■ **Texto de partida**:

.....

La historia de Rachel, corista que en La Habana de la década de los años veinte del siglo pasado pretende triunfar como vedette en el teatro Alhambra, podría recordar también a la de Fe (Rita Montaner), la ingenua campesina que en El romance del palmar (1938), de Ramón Peón, emprendiera el viaje a la capital dispuesta a imponerse. Se entiende entonces la distancia tomada en su momento por los promotores del llamado Nuevo Cine Latinoamericano, quienes (sobre todo a través de los Festivales de La Habana) intentaban legitimar un audiovisual enemigo del lenguaje convencional (asociado al discurso del colonizador cultural), y mucho más de las propuestas temáticas vinculadas al pasado. Incluso puede explicar un poco el desconcierto del propio Miguel Barnet, quien según sus palabras, tenía en la cabeza “otro guion”, si bien el que al final fue rodado, “menos intelectual, menos contrapuntístico” propició “una obra reconocida con la que yo me siento identificado”.[3]
Pineda Barnet no se arredró ante el qué dirán los que aún viven del afán vanguardista, y en los mismos minutos introductorios del filme puso en labios de la protagonista un bocadillo que, a modo de cartas sobre la mesa, establecería de modo explícito las reglas del juego melodramático en que se iba a participar. “Yo no soy dramática”, escuchamos que dice en off la protagonista en esos minutos en que se inicia todo, y añade, “esas palabras no me las aplico nunca. Yo soy una melancólica triste. Cuando vine a ver estaba inoculada por el virus fatal del artista”.
Pero La bella del Alhambra es mucho más que una película sobre el artista, mirado como un ente que dentro de la sociedad goza de un relativo prestigio, o padece de una reputación romántica y/o fatal. Como personaje, Rachel desborda ese estereotipo que hasta ese momento se había mostrado en las pantallas cubanas. La verdad es que Beatriz Valdés le inyecta un humanismo inusual, y seguimos con interés su historia porque su periplo existencial en el fondo nos está revelando esas constantes que acosan al individuo en todas las épocas, en todas las latitudes. La historia de Rachel es demasiado familiar: es la historia de todos, luchando agónicamente en ese Teatro incesante, saturado de luces, sombras, laureles, fracasos, música y silencios recurrentes, que es el mundo.
[1] Temperatura del cine cubano. Revista Bohemia Nro. 29, 15 de julio de 1988, p 10.

.....

■ **Bloque de datos**:
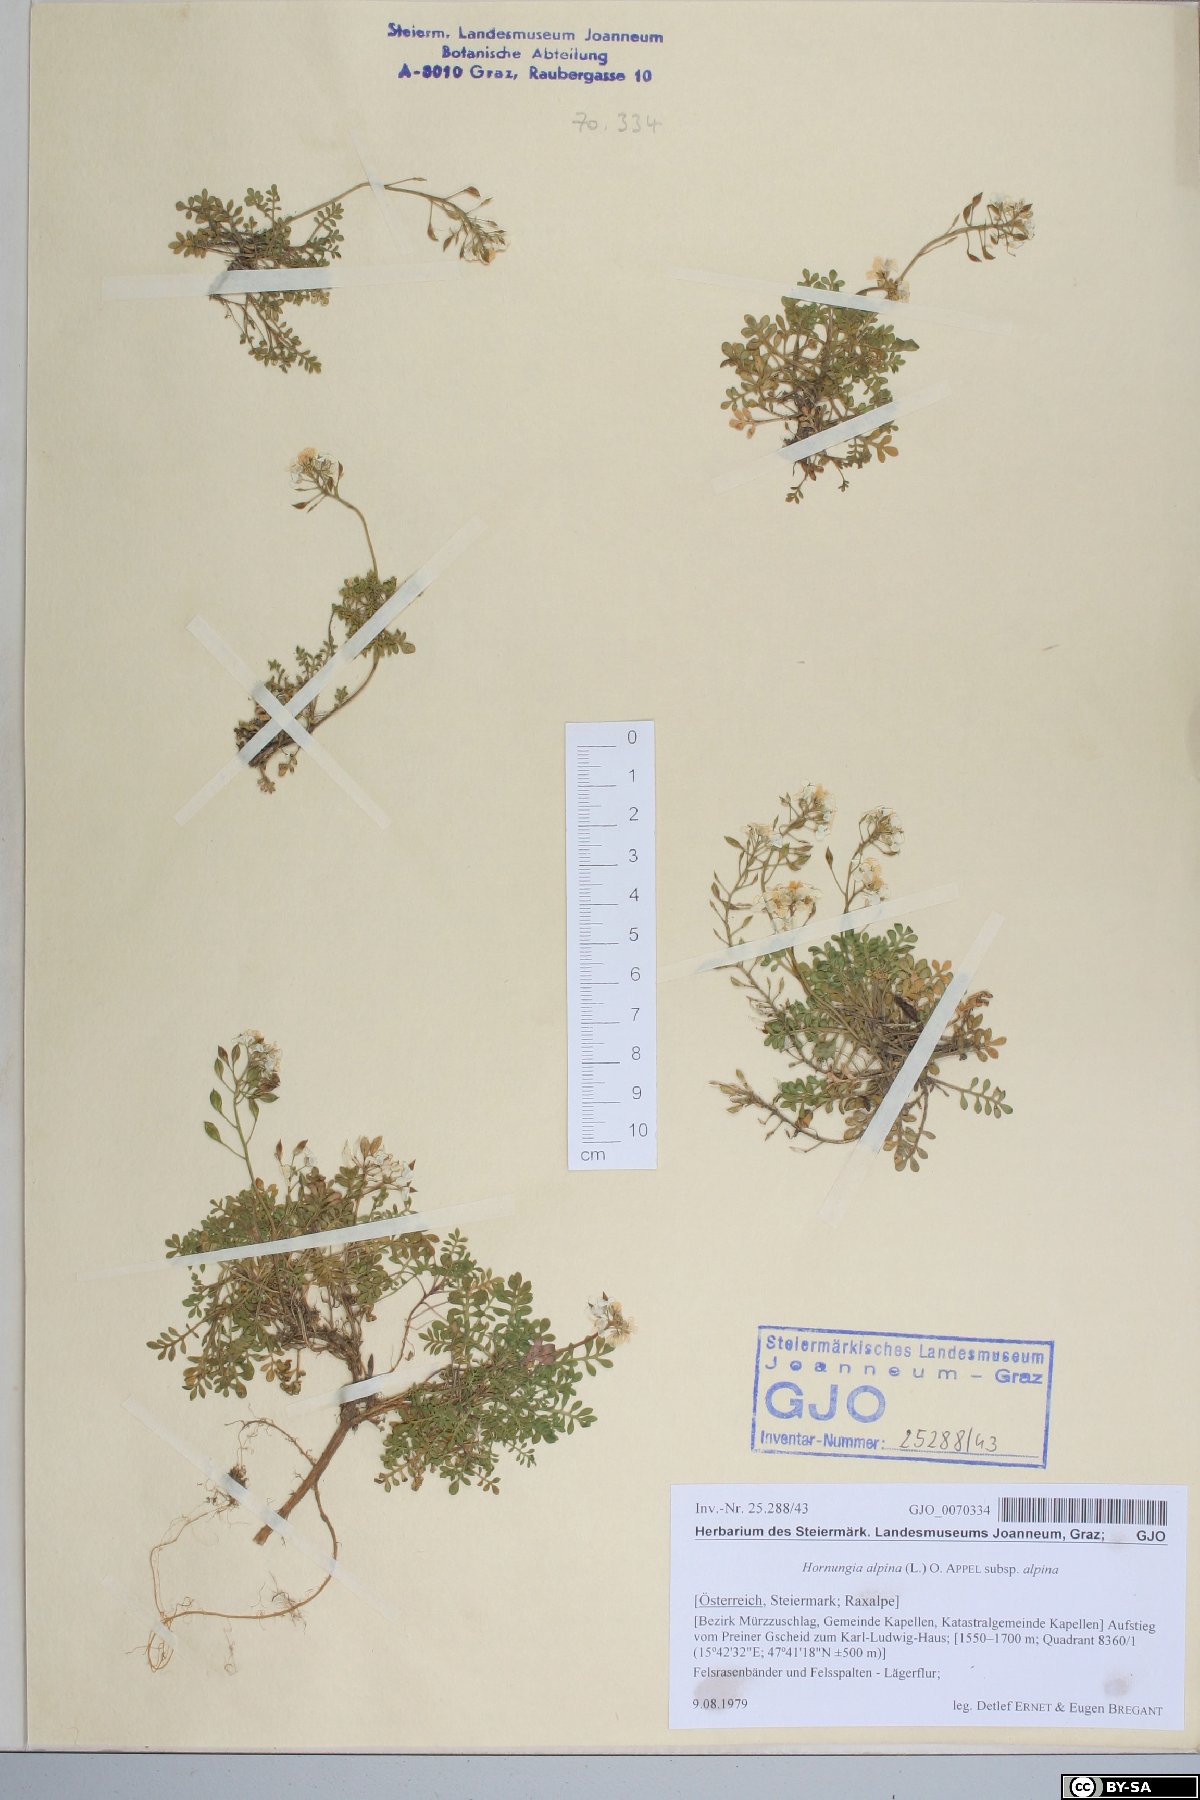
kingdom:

.....

■ **Tareas propuestas**:
[A] ¿Puedes transcribir el fragmento del texto sobre La bella del Alhambra que empieza en "Pero La bella" y termina en "es el mundo."?
[B] Según el texto sobre La bella del Alhambra, ¿de qué cosas está saturado el Teatro incesante que es el mundo? Enuméralas todas.
[C] Responde estas preguntas sobre el texto de La bella del Alhambra:
(i) ¿En qué década transcurre la historia de Rachel en La Habana?
(ii) ¿Qué se llama a sí misma la protagonista en la voz en off del comienzo del filme?
(iii) ¿Quién le inyecta a Rachel un humanismo inusual?

■ **Respuestas**:
[A]
Pero La bella del Alhambra es mucho más que una película sobre el artista, mirado como un ente que dentro de la sociedad goza de un relativo prestigio, o padece de una reputación romántica y/o fatal. Como personaje, Rachel desborda ese estereotipo que hasta ese momento se había mostrado en las pantallas cubanas. La verdad es que Beatriz Valdés le inyecta un humanismo inusual, y seguimos con interés su historia porque su periplo existencial en el fondo nos está revelando esas constantes que acosan al individuo en todas las épocas, en todas las latitudes. La historia de Rachel es demasiado familiar: es la historia de todos, luchando agónicamente en ese Teatro incesante, saturado de luces, sombras, laureles, fracasos, música y silencios recurrentes, que es el mundo.

[B] luces, sombras, laureles, fracasos, música, silencios recurrentes

[C]
(i) En la década de los años veinte del siglo pasado.
(ii) Una melancólica triste.
(iii) Beatriz Valdés.